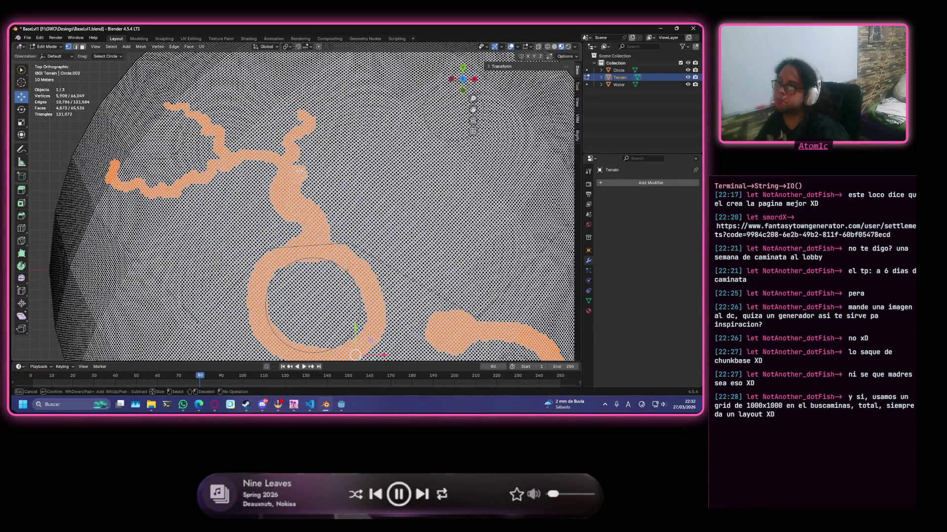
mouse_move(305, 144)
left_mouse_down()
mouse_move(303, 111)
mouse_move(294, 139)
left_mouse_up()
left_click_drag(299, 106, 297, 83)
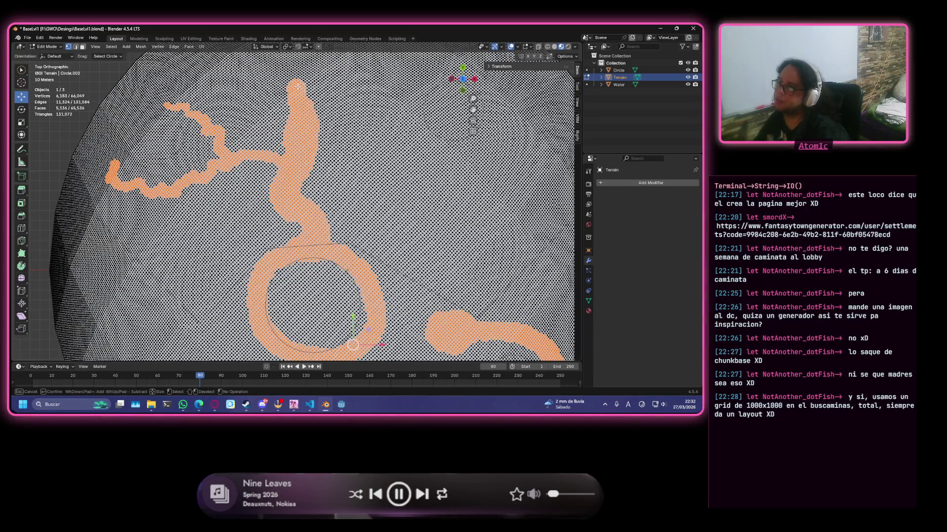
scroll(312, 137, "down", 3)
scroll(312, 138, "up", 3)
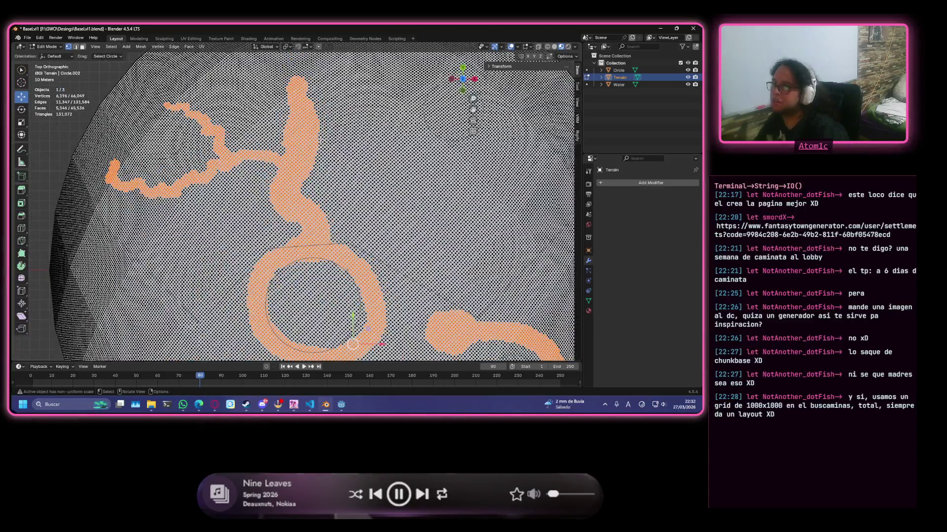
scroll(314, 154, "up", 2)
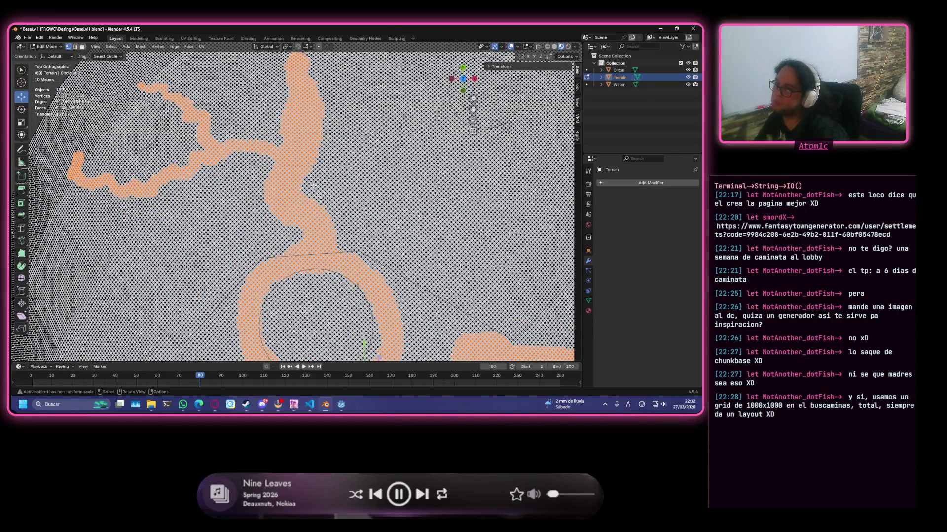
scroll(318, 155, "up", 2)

═══

TASK TO CARRY OUT.
The whole listing, pictures excluded, should be output exactly.

FINAL ANSWER.
mouse_move(305, 144)
left_mouse_down()
mouse_move(303, 111)
mouse_move(294, 139)
left_mouse_up()
left_click_drag(299, 106, 297, 83)
scroll(312, 137, "down", 3)
scroll(312, 138, "up", 3)
scroll(314, 154, "up", 2)
scroll(318, 155, "up", 2)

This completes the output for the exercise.